Useremo il nostro ventre per attingere alle nostre energie più profonde e alle nostre risorse creative, alla Dea che dimora in noi. Il ventre per danzare, per amare, per pregare, per accogliere la vita.
Il luogo del nostro corpo, e della nostra psiche, maggiormente carico di profonde e ancestrali valenze simboliche, religiose, magiche. Il più misterioso, adorato e bistrattato. Il ventre divino che partorisce l’universo, ma anche le viscere della terra che celano l’inferno, il luogo della vergogna e dell’ignominia, specie nel retaggio occidentale contemporaneo, che tende a condannare le pulsioni viscerali come “socialmente inappropriate” e vede nella donna non il suo potere divino, ma quello destabilizzante e potenzialmente distruttivo.
Chi ci schernisce affermando che la donna “ragiona con l’utero” celebra senza saperlo la nostra gloria più grande! Sarebbe davvero un problema se la donna non lo facesse… Ma già il fatto stesso che tale espressione venga usata oggi come ingiuria, la dice lunga su come due millenni di monoteismo patriarcale abbia degradato, svilito e depredato nella nostra coscienza tutti i simboli della divinità femminile.
Anche il fatto che l’ideale estetico contemporaneo elogi il ventre piatto, mascolino, “azzerato” e’ un chiaro tentativo di negazione e annichilamento dell’identità femminile più profonda. E il fatto stesso che noi tutte, chi più chi meno, inconsapevolmente “ci caschiamo” (chi di noi non sogna una pancia piatta come quella delle modelle che vediamo in televisione?) ci mostra come tale condizionamento culturale ci abbia totalmente sconnesso da noi stesse.
Ebbene, e’ il caso di tornare alle origini, e riappropriarci delle antiche chiavi e dei simboli il cui significato e’ stato travisato, manipolato, obliato.

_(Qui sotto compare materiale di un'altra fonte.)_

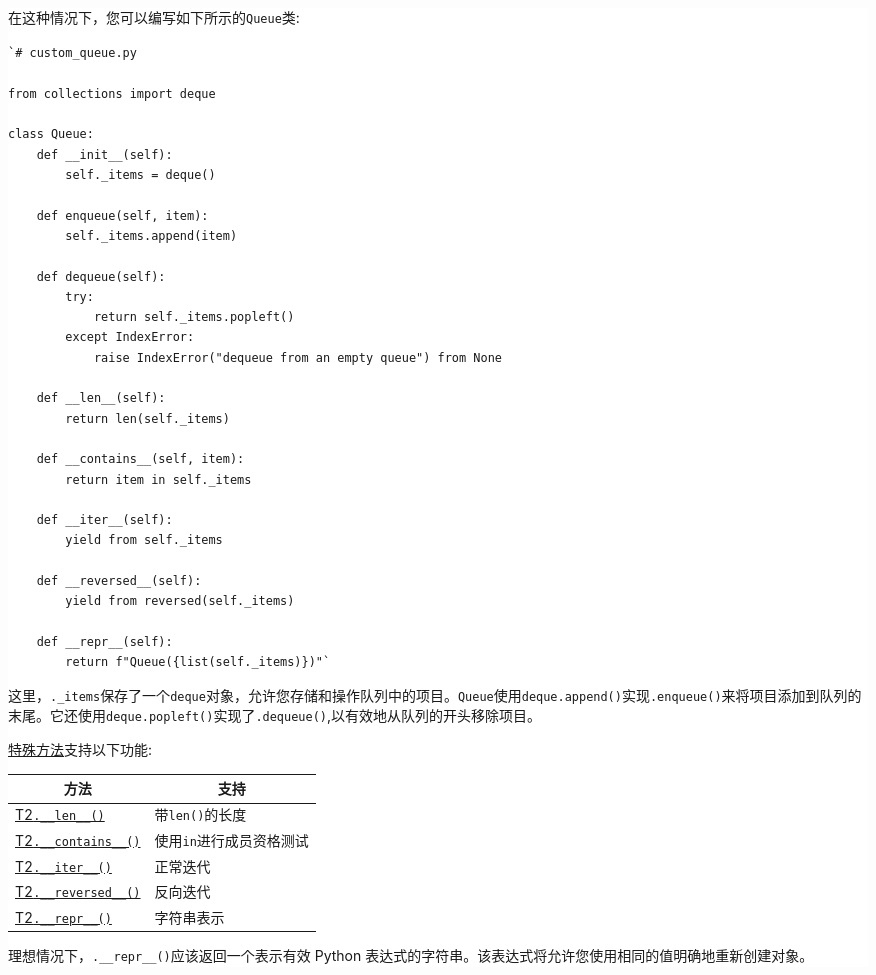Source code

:在这种情况下，您可以编写如下所示的`Queue`类:

```
`# custom_queue.py

from collections import deque

class Queue:
    def __init__(self):
        self._items = deque()

    def enqueue(self, item):
        self._items.append(item)

    def dequeue(self):
        try:
            return self._items.popleft()
        except IndexError:
            raise IndexError("dequeue from an empty queue") from None

    def __len__(self):
        return len(self._items)

    def __contains__(self, item):
        return item in self._items

    def __iter__(self):
        yield from self._items

    def __reversed__(self):
        yield from reversed(self._items)

    def __repr__(self):
        return f"Queue({list(self._items)})"` 
```

这里，`._items`保存了一个`deque`对象，允许您存储和操作队列中的项目。`Queue`使用`deque.append()`实现`.enqueue()`来将项目添加到队列的末尾。它还使用`deque.popleft()`实现了`.dequeue()`,以有效地从队列的开头移除项目。

[特殊方法](https://docs.python.org/3/glossary.html#term-special-method)支持以下功能:

| 方法 | 支持 |
| --- | --- |
| [T2`.__len__()`](https://docs.python.org/3/reference/datamodel.html#object.__len__) | 带`len()`的长度 |
| [T2`.__contains__()`](https://docs.python.org/3/reference/datamodel.html#object.__contains__) | 使用`in`进行成员资格测试 |
| [T2`.__iter__()`](https://docs.python.org/3/reference/datamodel.html#object.__iter__) | 正常迭代 |
| [T2`.__reversed__()`](https://docs.python.org/3/reference/datamodel.html#object.__reversed__) | 反向迭代 |
| [T2`.__repr__()`](https://docs.python.org/3/reference/datamodel.html#object.__repr__) | 字符串表示 |

理想情况下，`.__repr__()`应该返回一个表示有效 Python 表达式的字符串。该表达式将允许您使用相同的值明确地重新创建对象。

Ci tengo subito a precisare, con la massima fermezza: NON si tratta di una forma malcelata di femminismo. Niente di più lontano dal femminismo storico, che dai suoi assunti iniziali (la sacrosanta rivendicazione di estendere quegli insindacabili diritti civili che erano stati – e sono, purtroppo, ancora in molti casi – negati alle donne) si e’ trasformato oggi in una triste parodia che ne ha decretato la negazione e il fallimento, finendo per riaffermare quello stesso primato maschile che aveva giurato di abbattere. Obbligandoci tutte, più o meno consapevolmente, ad adottare parametri, valori e riferimenti maschili per “primeggiare” in un società ancora fortemente competitiva, aggressiva, predatoria.
La cultura della Femminilità, invece, e’ tutt’altra cosa da tale femminismo travisato e snaturato; tende piuttosto a rifondare la visione della nostra realtà su parametri del tutto differenti: condivisione al posto di competizione, comprensione ed empatia in luogo di intolleranza e prepotenza.
Biologicamente, il ruolo femminile e’ quello di “accogliere”, in tutte le declinazioni simboliche e psicologiche correlate al concetto di accoglienza: comprendere, accettare, custodire, nutrire, generare. Provate a immaginare una società basata su questi valori: in cui il profitto non sia piu un obiettivo, e primeggiare non abbia alcun significato. In cui ognuno possa sentirsi “accolto”, e “nutrire” liberamente i propri talenti e le proprie aspirazioni. In cui le nostre emozioni viscerali siano non più oggetto di censura, ma la voce stessa della Dea in noi.